DIRECTIONS FOR THIS TASK >>
Instruction for the entries that follow: retype exactly the lines from the line with "4: (1245, 755)" to the line with "51: (1358, 664)", both included, and omit all others.

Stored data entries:
#####

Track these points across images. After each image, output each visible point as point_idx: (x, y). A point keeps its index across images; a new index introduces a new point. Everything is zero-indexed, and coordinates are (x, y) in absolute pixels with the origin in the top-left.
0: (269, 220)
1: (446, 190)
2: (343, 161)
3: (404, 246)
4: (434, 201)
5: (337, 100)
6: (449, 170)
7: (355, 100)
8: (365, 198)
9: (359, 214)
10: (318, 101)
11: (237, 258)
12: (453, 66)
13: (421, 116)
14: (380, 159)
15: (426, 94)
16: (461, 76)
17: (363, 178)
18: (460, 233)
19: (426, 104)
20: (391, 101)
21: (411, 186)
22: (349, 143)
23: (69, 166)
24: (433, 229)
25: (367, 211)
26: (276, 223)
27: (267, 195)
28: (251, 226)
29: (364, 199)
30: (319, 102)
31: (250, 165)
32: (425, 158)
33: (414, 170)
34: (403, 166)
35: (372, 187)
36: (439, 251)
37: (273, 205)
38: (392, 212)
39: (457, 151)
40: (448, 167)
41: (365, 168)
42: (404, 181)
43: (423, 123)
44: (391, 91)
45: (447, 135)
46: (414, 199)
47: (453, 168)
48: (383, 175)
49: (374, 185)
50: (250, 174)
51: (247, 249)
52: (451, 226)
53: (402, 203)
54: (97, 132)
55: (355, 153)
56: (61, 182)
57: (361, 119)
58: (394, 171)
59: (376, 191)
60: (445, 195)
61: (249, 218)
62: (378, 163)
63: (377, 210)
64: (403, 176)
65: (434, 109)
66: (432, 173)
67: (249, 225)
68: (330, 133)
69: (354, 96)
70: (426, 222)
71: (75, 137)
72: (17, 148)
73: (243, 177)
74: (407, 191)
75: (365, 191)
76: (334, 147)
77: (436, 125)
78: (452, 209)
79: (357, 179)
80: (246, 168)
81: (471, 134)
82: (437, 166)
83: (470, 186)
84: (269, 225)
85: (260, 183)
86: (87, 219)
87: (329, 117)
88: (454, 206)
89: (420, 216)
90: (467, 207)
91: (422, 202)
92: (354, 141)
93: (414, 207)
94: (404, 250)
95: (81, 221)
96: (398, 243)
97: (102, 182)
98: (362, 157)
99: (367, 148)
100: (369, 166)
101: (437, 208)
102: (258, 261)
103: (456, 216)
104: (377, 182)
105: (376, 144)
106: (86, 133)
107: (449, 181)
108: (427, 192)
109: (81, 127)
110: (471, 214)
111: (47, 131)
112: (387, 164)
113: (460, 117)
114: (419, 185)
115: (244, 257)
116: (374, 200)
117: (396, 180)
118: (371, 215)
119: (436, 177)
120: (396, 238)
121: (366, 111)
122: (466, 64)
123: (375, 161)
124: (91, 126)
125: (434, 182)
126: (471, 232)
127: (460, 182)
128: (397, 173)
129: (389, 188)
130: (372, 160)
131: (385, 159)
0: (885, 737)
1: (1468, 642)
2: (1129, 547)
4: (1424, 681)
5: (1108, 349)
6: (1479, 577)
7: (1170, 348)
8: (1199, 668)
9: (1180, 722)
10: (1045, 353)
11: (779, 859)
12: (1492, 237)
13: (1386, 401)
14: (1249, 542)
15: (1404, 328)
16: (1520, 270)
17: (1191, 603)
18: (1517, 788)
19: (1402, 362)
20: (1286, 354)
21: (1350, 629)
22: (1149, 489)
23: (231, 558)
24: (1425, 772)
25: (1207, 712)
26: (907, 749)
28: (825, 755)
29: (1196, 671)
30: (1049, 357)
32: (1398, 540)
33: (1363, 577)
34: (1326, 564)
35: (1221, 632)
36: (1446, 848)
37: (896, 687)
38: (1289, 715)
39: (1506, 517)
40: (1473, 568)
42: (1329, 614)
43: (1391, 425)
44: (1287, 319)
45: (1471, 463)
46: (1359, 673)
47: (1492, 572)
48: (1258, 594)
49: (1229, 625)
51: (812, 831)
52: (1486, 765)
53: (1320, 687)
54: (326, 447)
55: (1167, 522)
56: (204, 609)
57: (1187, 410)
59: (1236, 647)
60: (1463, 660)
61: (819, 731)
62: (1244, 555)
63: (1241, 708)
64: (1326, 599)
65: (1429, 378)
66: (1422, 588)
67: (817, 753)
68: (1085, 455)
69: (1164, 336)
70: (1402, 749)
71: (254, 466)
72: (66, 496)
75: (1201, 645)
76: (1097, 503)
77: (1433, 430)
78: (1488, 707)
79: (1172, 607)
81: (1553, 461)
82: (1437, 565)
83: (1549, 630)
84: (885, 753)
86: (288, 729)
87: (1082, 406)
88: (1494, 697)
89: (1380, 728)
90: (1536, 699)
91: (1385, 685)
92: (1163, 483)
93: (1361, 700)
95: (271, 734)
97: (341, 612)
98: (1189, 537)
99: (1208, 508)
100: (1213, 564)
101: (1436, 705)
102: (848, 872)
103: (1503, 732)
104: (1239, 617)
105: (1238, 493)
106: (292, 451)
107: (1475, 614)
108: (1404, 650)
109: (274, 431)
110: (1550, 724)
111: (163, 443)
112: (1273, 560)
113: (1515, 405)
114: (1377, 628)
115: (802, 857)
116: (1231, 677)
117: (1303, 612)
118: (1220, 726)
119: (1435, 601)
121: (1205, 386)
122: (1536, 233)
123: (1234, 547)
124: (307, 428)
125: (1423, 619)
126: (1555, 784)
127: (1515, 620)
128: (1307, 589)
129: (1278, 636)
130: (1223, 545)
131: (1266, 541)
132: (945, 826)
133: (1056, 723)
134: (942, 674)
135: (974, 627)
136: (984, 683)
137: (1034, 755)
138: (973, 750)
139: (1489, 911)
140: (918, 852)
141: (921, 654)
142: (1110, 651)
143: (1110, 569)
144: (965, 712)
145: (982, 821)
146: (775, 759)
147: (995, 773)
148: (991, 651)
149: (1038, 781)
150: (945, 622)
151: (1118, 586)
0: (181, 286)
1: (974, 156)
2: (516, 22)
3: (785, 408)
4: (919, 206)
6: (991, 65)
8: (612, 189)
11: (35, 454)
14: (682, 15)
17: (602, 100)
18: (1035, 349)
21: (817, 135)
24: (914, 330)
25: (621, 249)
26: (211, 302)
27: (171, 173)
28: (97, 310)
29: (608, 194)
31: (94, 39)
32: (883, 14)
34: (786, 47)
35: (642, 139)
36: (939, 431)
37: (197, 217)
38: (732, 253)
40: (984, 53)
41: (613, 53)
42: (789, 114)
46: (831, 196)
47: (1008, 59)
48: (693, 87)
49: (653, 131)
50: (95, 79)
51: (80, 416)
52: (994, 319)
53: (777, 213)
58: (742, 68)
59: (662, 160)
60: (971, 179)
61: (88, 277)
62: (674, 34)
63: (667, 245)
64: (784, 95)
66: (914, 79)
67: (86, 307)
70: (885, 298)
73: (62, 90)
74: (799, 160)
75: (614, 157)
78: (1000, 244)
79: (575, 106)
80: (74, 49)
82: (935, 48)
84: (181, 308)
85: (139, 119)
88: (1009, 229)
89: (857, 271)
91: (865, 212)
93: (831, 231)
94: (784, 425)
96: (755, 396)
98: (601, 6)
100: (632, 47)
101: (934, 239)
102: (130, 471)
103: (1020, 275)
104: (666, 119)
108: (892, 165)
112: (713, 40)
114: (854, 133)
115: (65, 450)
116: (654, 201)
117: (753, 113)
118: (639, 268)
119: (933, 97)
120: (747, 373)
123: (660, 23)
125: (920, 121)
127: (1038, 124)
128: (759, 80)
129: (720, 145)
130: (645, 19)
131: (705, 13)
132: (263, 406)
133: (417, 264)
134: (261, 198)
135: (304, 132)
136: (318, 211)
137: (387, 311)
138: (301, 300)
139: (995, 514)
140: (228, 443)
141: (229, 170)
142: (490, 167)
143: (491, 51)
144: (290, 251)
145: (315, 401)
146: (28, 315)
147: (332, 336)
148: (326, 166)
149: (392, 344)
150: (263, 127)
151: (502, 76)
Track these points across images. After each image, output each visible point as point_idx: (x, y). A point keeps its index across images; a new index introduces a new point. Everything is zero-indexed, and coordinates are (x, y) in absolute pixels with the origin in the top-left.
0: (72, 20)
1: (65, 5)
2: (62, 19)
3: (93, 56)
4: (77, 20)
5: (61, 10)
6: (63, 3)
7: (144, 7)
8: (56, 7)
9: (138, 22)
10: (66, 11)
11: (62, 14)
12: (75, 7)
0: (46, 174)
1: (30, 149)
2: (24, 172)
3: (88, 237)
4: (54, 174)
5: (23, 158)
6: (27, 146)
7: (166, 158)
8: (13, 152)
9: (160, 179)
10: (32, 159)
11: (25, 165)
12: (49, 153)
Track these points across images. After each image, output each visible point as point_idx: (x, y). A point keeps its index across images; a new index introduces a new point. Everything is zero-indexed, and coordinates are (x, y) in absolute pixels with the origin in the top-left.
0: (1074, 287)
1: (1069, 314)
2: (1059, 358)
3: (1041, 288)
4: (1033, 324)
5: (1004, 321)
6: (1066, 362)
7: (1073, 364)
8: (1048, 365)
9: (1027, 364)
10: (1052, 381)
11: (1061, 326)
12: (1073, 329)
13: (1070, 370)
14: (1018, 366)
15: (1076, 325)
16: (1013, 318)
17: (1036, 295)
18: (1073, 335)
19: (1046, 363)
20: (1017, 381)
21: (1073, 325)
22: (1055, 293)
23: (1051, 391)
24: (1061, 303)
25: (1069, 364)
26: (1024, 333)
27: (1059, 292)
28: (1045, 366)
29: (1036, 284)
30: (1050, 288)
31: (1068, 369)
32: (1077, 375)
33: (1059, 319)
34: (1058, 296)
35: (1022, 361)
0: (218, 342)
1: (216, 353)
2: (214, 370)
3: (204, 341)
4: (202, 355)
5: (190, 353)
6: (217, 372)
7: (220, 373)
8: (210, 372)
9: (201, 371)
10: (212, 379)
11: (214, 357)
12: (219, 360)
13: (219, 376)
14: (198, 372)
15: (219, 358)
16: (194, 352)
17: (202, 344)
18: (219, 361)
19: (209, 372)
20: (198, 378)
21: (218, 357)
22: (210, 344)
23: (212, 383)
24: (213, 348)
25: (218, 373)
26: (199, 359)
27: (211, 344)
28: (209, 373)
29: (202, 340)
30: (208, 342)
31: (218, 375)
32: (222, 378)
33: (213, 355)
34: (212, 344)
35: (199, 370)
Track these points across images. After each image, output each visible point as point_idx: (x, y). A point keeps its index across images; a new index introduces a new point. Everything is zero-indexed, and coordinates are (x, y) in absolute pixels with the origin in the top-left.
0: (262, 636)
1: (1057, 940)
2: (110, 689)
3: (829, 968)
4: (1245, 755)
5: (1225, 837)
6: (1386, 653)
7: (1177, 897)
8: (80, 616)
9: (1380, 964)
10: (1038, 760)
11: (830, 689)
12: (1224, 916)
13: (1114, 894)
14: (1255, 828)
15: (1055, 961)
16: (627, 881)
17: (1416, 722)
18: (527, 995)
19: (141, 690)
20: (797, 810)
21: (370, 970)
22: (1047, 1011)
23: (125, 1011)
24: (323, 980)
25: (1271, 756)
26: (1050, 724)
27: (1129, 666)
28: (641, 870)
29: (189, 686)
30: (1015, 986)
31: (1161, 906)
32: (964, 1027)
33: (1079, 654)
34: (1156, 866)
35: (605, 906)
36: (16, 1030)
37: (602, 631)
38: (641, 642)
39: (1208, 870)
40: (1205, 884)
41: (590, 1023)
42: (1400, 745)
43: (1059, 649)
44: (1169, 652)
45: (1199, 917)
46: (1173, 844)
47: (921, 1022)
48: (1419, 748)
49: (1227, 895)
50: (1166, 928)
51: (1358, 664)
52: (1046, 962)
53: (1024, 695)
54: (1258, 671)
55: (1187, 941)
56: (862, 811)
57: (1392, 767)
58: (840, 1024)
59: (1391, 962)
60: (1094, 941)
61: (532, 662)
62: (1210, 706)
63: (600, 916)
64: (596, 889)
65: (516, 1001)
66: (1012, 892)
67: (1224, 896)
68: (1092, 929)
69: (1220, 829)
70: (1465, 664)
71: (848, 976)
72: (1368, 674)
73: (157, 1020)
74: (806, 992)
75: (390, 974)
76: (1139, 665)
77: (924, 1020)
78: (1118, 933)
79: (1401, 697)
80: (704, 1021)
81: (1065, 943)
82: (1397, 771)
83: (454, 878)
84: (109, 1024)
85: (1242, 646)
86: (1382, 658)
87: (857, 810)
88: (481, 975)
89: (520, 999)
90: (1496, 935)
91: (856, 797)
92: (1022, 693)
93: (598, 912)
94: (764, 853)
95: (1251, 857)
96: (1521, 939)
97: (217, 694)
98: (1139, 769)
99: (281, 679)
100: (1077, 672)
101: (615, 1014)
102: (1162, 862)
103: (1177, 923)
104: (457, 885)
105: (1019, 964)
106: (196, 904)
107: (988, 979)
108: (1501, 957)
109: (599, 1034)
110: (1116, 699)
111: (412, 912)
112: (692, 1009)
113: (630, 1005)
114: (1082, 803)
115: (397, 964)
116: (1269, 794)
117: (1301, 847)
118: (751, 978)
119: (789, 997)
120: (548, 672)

#####

EXERCISE RESPONSE >>
4: (1245, 755)
5: (1225, 837)
6: (1386, 653)
7: (1177, 897)
8: (80, 616)
9: (1380, 964)
10: (1038, 760)
11: (830, 689)
12: (1224, 916)
13: (1114, 894)
14: (1255, 828)
15: (1055, 961)
16: (627, 881)
17: (1416, 722)
18: (527, 995)
19: (141, 690)
20: (797, 810)
21: (370, 970)
22: (1047, 1011)
23: (125, 1011)
24: (323, 980)
25: (1271, 756)
26: (1050, 724)
27: (1129, 666)
28: (641, 870)
29: (189, 686)
30: (1015, 986)
31: (1161, 906)
32: (964, 1027)
33: (1079, 654)
34: (1156, 866)
35: (605, 906)
36: (16, 1030)
37: (602, 631)
38: (641, 642)
39: (1208, 870)
40: (1205, 884)
41: (590, 1023)
42: (1400, 745)
43: (1059, 649)
44: (1169, 652)
45: (1199, 917)
46: (1173, 844)
47: (921, 1022)
48: (1419, 748)
49: (1227, 895)
50: (1166, 928)
51: (1358, 664)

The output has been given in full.